The CEO, CFO and communications head are on the way out.

Andrew Burton/Getty Images

The fallout from the Democratic National Committee email hack (and the subsequent posting by Wikileaks) is extending well beyond the resignation of Committee chairman Debbie Wasserman Schultz in July. The DNC has revealed that CEO Amy Dacey (above), CFO Brad Marshall and communications director Luis Miranda are resigning in the wake of the breach. The leaked emails showed all three playing favorites during the primaries, disparaging Bernie Sanders and showing a preference for eventual nominee Hillary Clinton.

Marshall, for instance, is known to have suggested calling out Sanders as an atheist in a bid to rile up religious voters. Miranda, meanwhile, mocked Sanders' campaign welcoming a California debate that had Clinton and the DNC had already agreed upon. And Dacey, as CEO, was both participating in and ultimately accountable for all of it -- she wrote a comic "amen" in response to Marshall's religion strategy, and was included in many of these email conversations.

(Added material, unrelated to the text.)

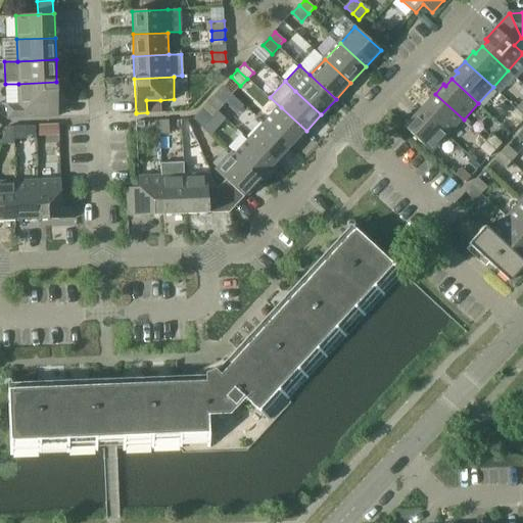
[(18,105),(7,105),(8,120),(31,117),(58,116),(58,115),(56,82),(18,84),(18,105)]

The DNC is trying to turn over a new leaf. Interim chairwoman Donna Brazile is appointing a transitional team until the election is over, and Politico sources hear that more higher-ups could be on the way out. However, there's no question that the hack will remain a serious blow even if the DNC successfully cleans up its act. Whether the breach was a Russian attempt to skew the election toward Donald Trump, an attack by Wikileaks' Julian Assange or just a greater bid for transparency, it could easily have an effect when Americans vote this November.